Dans ce nouveau contexte, la question des alliances se pose aussi de façon nouvelle. Avec qui ? Pourquoi faire ? Jusqu’où ? Dans quel but ? Se pose aussi la question de notre rapport aux différentes couches de la population ? Quel contenu porter avec quelle ligne conductrice ? Il nous faut être très précis et éviter de donner à voir des tergiversations face aux questions contemporaines .

Nous avons pour mission fondamentale d’aider notre peuple à cheminer sur sa route émancipatrice. Nous devons le faire toujours plus, évidemment. Pourtant, souvent, on doute car notre influence est trop basse, notre parti a un effectif vieillissant, etc... Cependant parfois, nous constatons que ce que nous portons devient une évidence populaire. Nous l’avons constaté récemment, sur un marché de Tarbes, où les gens habitués à nous voir et à nous solliciter en tant qu’ interlocuteurs crédibles, reprenaient à leur compte l’idée que en cassant la SNCF, Macron et son pouvoir avec tous leurs soutiens, tentaient de créer les conditions de réaliser sans trop de difficultés leurs sales objectifs destructeurs de notre modèle social solidaire et de toute perspective émancipatrice . Preuve s’il en est de notre utilité impérieuse et malgré tout, de notre efficacité.

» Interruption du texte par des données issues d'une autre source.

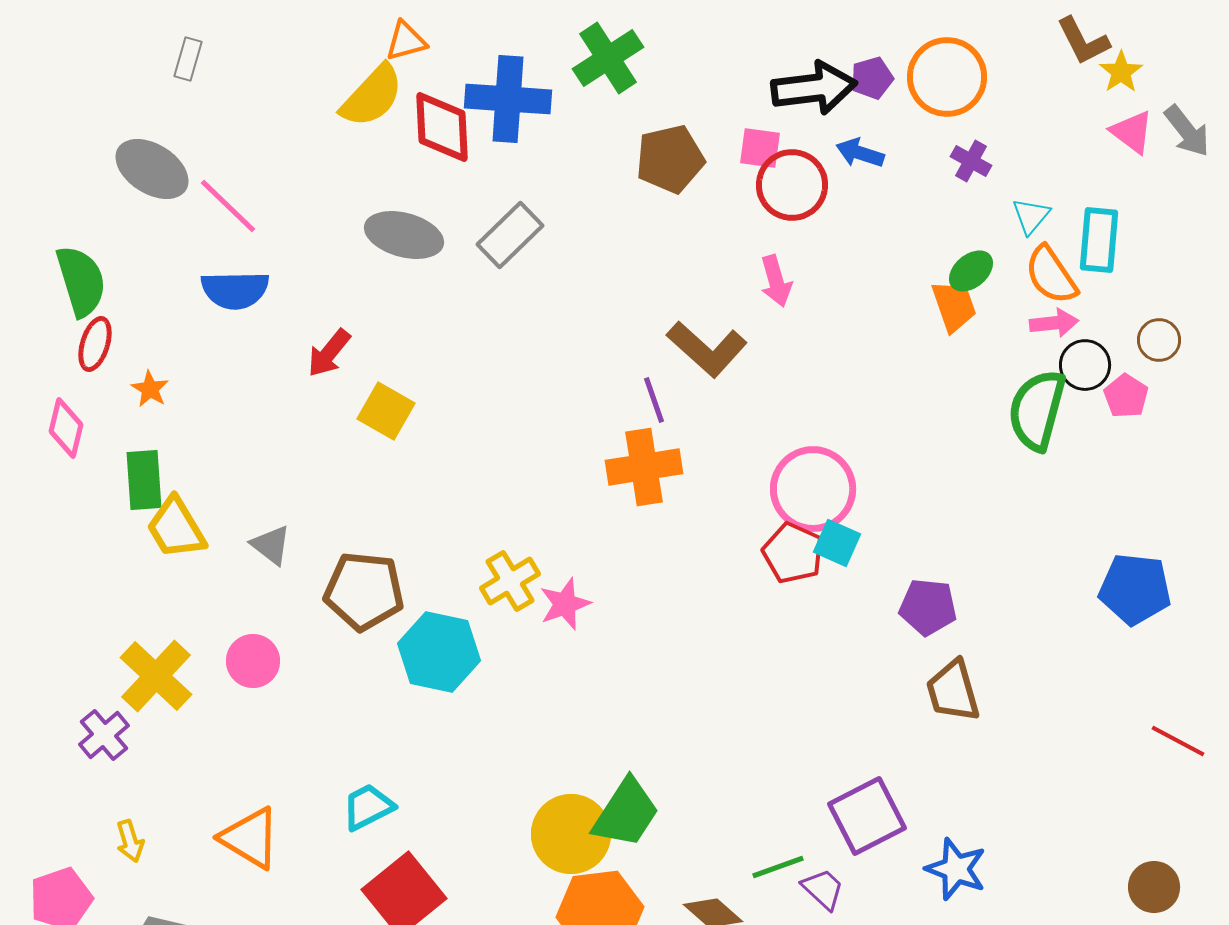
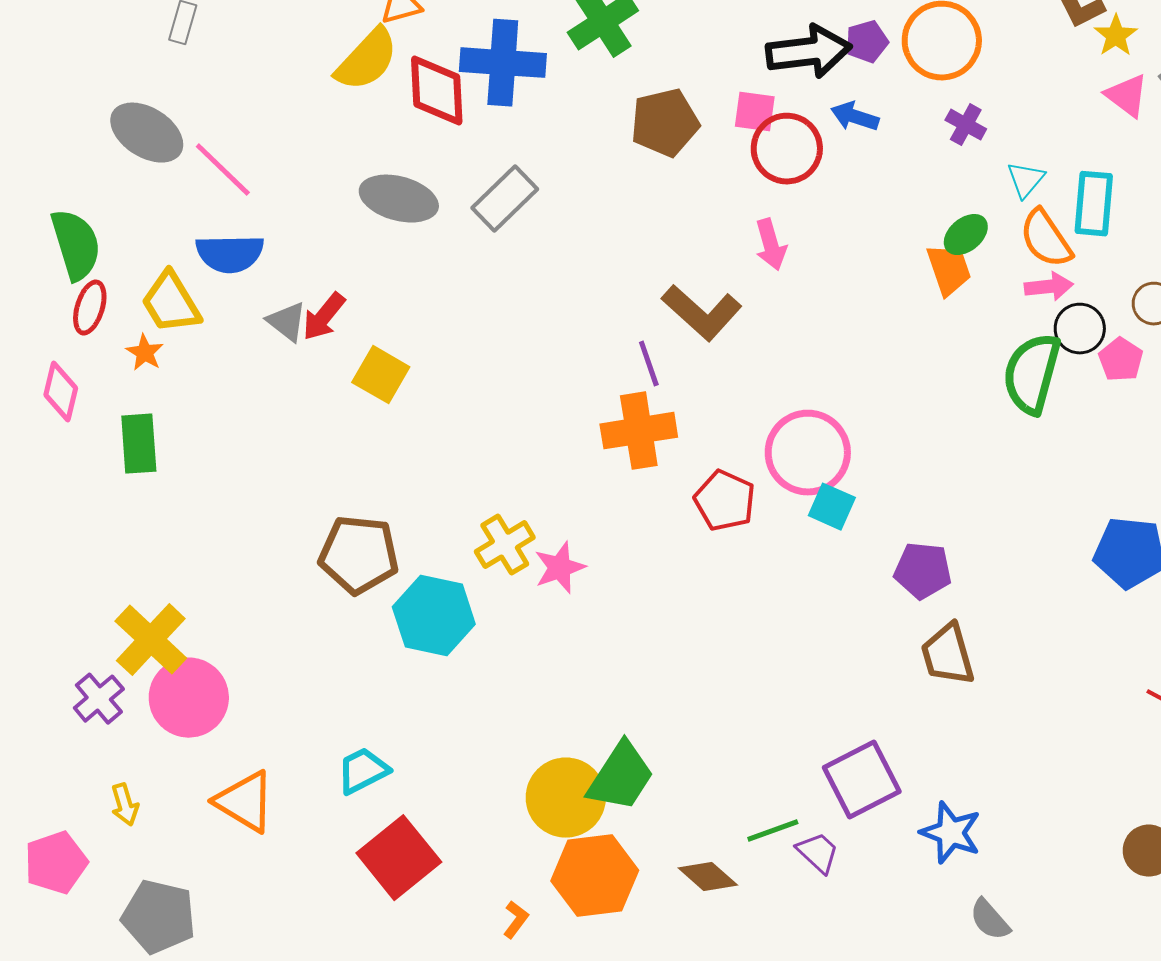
yellow trapezoid: (176, 528) -> (171, 303), moved
gray triangle: (271, 545) -> (287, 322), moved
red pentagon: (793, 553) -> (725, 501), moved
pink circle: (253, 661) -> (189, 698), moved, size x1.5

De ce point de vue toutes nos initiatives sont et seront précieuses pour élever le niveau des consciences. Nous l’avons aussi constaté dernièrement dans les Hautes Pyrénées lors d’un débat, sur le devenir des industries bigourdanes, en présence de Frédéric Boccara et Marie Pierre Vieu. Ce fut très éclairant au vu de la qualité des interventions, notamment de nombre de syndicalistes qui comme nous, à force de buter sur l’intransigeance du capitalisme, se posent la question de comment endiguer ce tsunami ultra-libéral.